Functions injected with user_defined_filters and user_defined_macros are both usable in the Jinja environment. While they achieve the same result, Astronomer recommends using filters when you need to import multiple custom functions because the filter formatting improves the readability of your code. You can see this when comparing the two techniques side-to-side:

"{{ name | striptags | title }}"  # chained filters are read naturally from left to right
"{{ title(striptags(name)) }}" # multiple functions are more difficult to interpret because reading right to left

Render native Python code

By default, Jinja templates always render to Python strings. Sometimes it's desirable to render templates to native Python code. When the code you're calling doesn't work with strings, it can cause issues. For example:

def sum_numbers(*args):
total = 0
for val in args:
total += val
return total

sum_numbers(1, 2, 3) # returns 6
sum_numbers("1", "2", "3") # TypeError: unsupported operand type(s) for +=: 'int' and 'str'

Consider a scenario where you're passing a list of values to this function by triggering a DAG with a config that holds some numbers:

with DAG(dag_id="failing_template", start_date=datetime.datetime(2021, 1, 1), schedule_interval=None) as dag:
sumnumbers = PythonOperator(
task_id="sumnumbers",
python_callable=sum_numbers,
op_args="{{ dag_run.conf['numbers'] }}",
)

You would trigger the DAG with the following JSON to the DAG run configuration:

{"numbers": [1,2,3]}

The rendered value is a string. Since the sum_numbers function unpacks the given string, it ends up trying to add up every character in the string:

('[', '1', ',', ' ', '2', ',', ' ', '3', ']')

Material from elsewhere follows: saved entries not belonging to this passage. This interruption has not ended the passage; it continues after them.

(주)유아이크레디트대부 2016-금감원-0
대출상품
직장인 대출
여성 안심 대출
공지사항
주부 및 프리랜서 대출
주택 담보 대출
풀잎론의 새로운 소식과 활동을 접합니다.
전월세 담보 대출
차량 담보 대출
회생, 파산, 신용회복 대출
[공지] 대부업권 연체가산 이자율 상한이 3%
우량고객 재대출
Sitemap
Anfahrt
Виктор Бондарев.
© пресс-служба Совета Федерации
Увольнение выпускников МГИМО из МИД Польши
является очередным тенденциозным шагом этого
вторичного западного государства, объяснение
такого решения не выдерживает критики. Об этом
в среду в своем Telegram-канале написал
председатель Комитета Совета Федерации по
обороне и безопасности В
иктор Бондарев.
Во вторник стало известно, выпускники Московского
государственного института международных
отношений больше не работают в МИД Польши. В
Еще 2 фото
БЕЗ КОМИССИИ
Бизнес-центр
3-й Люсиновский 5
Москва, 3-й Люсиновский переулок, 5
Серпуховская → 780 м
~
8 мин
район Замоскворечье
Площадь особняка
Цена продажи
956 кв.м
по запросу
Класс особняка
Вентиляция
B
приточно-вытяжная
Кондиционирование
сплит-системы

This is not going to work, so you must tell Jinja to return a native Python list instead of a string. Jinja supports this with Environments. The default Jinja environment outputs strings, but you can configure a NativeEnvironment to render templates as native Python code.

Support for Jinja's NativeEnvironment was added in Airflow 2.1.0 with the render_template_as_native_obj argument on the DAG class. This argument takes a boolean value which determines whether to render templates with Jinja's default Environment or NativeEnvironment. For example:

def sum_numbers(*args):
total = 0
for val in args:
total += val
return total


with DAG(
dag_id="native_templating",
start_date=datetime.datetime(2021, 1, 1),
schedule_interval=None,
render_template_as_native_obj=True, # Render templates using Jinja NativeEnvironment
) as dag:
sumnumbers = PythonOperator(
task_id="sumnumbers",
python_callable=sum_numbers,
op_args="{{ dag_run.conf['numbers'] }}",
)

Passing the same JSON configuration {"numbers": [1,2,3]} now renders a list of integers which the sum_numbers function processes correctly:

[2021-08-26 11:53:12,872] {python.py:151} INFO - Done. Returned value was: 6

The Jinja environment must be configured on the DAG-level. This means that all tasks in a DAG render either using the default Jinja environment or using the NativeEnvironment.